La théologie chrétienne n'est pas une fuite dans du pseudo-platonisme et dans lequel nous devrions faire abstraction de notre corps, comme si l'idéal devrait consister à nous effacer nous-mêmes dans l'attente de pouvoir enfin être déchargé de ce corps ou être libéré de toutes les formes que nous aurions pu connaître, ici-bas et que nous avons perdu. Plutôt, les choses sont comme Dieu a voulu qu'elles se présentent dans notre réalité matérielle, et y compris jusque dans les aspects les plus terrifiants de notre existence. Et Dieu résout le problème, entrant lui-même dans cette réalité crée.
Pour se guérir de la peur de la maladie, des accidents terribles, des mutilations, des tortures infligées au corps, la décrépitude, la décomposition, qui sont tous des choses qui nous sidèrent : il y a le fait que c'est bien dans notre corps que Dieu vient nous sauver.
Plus loin ...
Ce qui amène l'intervieweur à se demander (vers 16' 48'') si certains passages des Évangiles ne seraient pas eux-mêmes des récits pouvant faire peur au premier chef. Il pense à la résurrection de Lazare. Dans un sens, dit-il, ce récit a dû se présenter comme un véritable film d'horreur. Vous savez, cet homme qui émerge du tombeau, non pas ressuscité en réalité mais réanimé.
Oui, confirmera le prêtre. Le récit possède toutes les dimensions de la littérature fantastique (dans le genre horreur) parce qu'il traite de la mort, et il s'agit de la peur de la mort, et c'est même la rencontre avec la décomposition du cadavre. Il s'agit d'un corps, et ensuite la terreur qui s'empare des gens à la pensée d'un pouvoir si grand qu'il pourrait ramener un mort à la vie. Je veux dire que, dans le temps, le récit inséré dans le Nouveau Testament a fini par être domestiqué, et nous nous objecterions facilement à l'idée qu'il devrait s'agir d'un récit terrifiant. Mais la réalité est que si nous essayons de nous projeter en arrière, à l'aide de notre imagination : comment pourrions-nous prétendre que nous n'aurions pas été effrayés nous-mêmes.
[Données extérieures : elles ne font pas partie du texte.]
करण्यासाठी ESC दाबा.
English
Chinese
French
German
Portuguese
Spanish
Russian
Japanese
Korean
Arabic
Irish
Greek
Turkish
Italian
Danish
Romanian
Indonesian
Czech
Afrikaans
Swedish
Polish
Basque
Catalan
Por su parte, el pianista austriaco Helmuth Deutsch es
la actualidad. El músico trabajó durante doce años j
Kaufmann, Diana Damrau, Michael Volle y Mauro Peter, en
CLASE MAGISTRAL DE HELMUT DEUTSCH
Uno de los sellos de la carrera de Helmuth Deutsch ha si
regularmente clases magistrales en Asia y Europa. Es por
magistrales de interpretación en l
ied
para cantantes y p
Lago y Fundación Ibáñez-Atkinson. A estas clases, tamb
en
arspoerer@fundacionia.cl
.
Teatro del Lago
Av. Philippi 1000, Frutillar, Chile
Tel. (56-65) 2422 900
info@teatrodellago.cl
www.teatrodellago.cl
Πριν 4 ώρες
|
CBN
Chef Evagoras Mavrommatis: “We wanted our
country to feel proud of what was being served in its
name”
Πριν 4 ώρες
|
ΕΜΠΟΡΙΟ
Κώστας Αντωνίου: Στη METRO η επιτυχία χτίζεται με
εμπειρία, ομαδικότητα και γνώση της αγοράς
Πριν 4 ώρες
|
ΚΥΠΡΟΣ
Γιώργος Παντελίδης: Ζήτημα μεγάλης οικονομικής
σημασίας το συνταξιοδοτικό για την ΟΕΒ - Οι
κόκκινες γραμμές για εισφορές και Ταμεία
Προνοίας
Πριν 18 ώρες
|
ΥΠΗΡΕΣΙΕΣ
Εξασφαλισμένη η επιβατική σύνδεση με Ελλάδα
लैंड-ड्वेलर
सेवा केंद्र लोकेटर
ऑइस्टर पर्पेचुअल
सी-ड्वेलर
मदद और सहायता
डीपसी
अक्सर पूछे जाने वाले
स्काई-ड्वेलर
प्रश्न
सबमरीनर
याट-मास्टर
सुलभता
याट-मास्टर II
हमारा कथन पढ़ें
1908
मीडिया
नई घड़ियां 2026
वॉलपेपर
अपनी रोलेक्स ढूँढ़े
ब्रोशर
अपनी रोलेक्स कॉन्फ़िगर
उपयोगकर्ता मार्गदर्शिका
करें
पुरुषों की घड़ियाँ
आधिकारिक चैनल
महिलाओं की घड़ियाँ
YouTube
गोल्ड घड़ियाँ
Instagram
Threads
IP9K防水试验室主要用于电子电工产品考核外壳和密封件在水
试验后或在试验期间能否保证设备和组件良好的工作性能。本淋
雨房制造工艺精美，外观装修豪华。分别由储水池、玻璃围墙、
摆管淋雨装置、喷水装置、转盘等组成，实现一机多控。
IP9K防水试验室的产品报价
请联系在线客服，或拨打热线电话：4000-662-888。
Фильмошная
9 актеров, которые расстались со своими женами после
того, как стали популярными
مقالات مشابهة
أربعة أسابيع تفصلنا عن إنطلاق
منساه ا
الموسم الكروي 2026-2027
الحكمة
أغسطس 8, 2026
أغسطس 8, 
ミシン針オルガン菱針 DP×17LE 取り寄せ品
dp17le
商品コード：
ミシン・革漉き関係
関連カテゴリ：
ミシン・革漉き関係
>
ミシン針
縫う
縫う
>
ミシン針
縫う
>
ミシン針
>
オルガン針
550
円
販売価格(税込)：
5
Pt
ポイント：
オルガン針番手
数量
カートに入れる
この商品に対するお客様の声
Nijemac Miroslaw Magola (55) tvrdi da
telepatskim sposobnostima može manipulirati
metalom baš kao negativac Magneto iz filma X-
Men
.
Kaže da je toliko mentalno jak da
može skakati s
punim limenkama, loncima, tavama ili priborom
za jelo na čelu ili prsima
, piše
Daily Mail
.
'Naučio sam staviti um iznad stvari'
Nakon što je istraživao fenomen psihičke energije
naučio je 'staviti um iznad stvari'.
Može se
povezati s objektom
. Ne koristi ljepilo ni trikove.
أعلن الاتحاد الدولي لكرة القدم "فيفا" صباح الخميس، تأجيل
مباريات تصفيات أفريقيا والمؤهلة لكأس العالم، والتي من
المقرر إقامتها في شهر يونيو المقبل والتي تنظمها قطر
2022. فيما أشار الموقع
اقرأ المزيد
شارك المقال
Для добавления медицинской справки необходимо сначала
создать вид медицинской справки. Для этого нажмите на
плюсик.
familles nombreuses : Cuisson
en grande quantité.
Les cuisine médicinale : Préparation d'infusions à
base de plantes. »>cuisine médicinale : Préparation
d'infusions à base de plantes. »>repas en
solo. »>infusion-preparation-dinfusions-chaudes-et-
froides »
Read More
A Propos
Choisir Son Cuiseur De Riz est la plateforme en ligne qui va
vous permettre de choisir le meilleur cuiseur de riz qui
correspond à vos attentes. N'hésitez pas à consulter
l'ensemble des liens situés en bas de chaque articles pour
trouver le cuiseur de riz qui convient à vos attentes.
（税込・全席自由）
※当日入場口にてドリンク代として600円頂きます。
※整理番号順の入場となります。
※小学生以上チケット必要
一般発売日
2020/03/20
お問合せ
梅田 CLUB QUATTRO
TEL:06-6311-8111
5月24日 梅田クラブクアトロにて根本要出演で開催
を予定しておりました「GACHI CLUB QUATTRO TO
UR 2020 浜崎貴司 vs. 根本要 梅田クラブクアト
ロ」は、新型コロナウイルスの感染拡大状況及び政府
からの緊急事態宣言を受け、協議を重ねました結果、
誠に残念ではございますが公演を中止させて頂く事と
Nous aurions été présent, nous aurions été terrifiés !
Et cela permet même de comprendre la réaction des adversaires de Jésus. Imaginez : des gens puissants vont entendre parler d'un homme qui pourrait faire se relever des morts, et ce, à l'encontre de toutes les prévisions communes. Et, alors, l'aversion face à cela se trouve dans le fait que si cet homme est soi-disant capable de faire se relever les morts, mais alors de quoi d'autre ne sera-t-il pas capable ? Il est certainement capable de faire plus qu'eux. Et, là, vous commencez à comprendre comment a pu s'ourdir le complot pour se débarrasser de lui.